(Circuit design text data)
****************
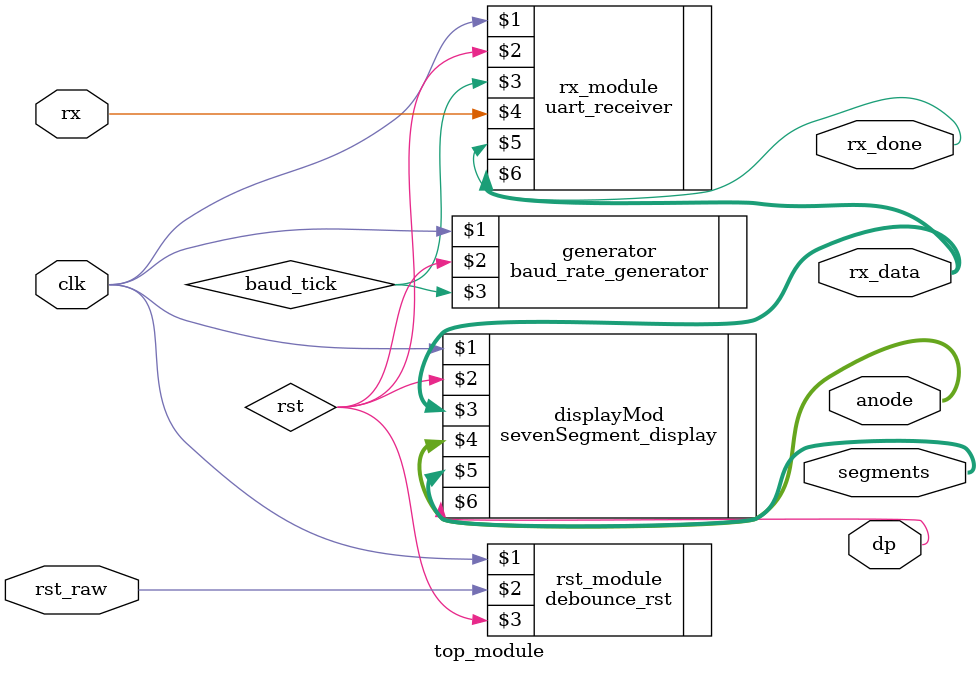
<source format=v>
module top_module #(
    parameter clk_frequency = 100000000, // 100 MHz clock
    parameter baud_rate = 9600 
)(

    input clk,
    input rx,rst_raw,
    output wire [7:0] rx_data, // Received data
    output wire rx_done, //flag
     
    output wire [3:0] anode, //Seven Segment ANODES
    output wire [6:0] segments, //Seven Segment Cathodes
    output wire dp  
    );
    
    wire rst;
    wire baud_tick;
    
//Instantiate Debounce Modules - disable(comment_out) for simulation  
       debounce_rst rst_module (clk,rst_raw,rst);
      
    //Instantiate baud rate generator
       baud_rate_generator #(clk_frequency,baud_rate) generator (clk,rst,baud_tick);
        
    // Instantiate receiver
        uart_receiver rx_module(clk,rst,baud_tick,rx,rx_done,rx_data);
             
    // Instantiate Seven Segment Module
        sevenSegment_display displayMod (clk,rst,rx_data,anode,segments,dp);
        
endmodule
</source>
****************
* **Work to complete**
From the records given above, reproduce all text exactly and exclude each picture.

* **Exercise solution**
<source format=v>
module top_module #(
    parameter clk_frequency = 100000000, // 100 MHz clock
    parameter baud_rate = 9600 
)(

    input clk,
    input rx,rst_raw,
    output wire [7:0] rx_data, // Received data
    output wire rx_done, //flag
     
    output wire [3:0] anode, //Seven Segment ANODES
    output wire [6:0] segments, //Seven Segment Cathodes
    output wire dp  
    );
    
    wire rst;
    wire baud_tick;
    
//Instantiate Debounce Modules - disable(comment_out) for simulation  
       debounce_rst rst_module (clk,rst_raw,rst);
      
    //Instantiate baud rate generator
       baud_rate_generator #(clk_frequency,baud_rate) generator (clk,rst,baud_tick);
        
    // Instantiate receiver
        uart_receiver rx_module(clk,rst,baud_tick,rx,rx_done,rx_data);
             
    // Instantiate Seven Segment Module
        sevenSegment_display displayMod (clk,rst,rx_data,anode,segments,dp);
        
endmodule
</source>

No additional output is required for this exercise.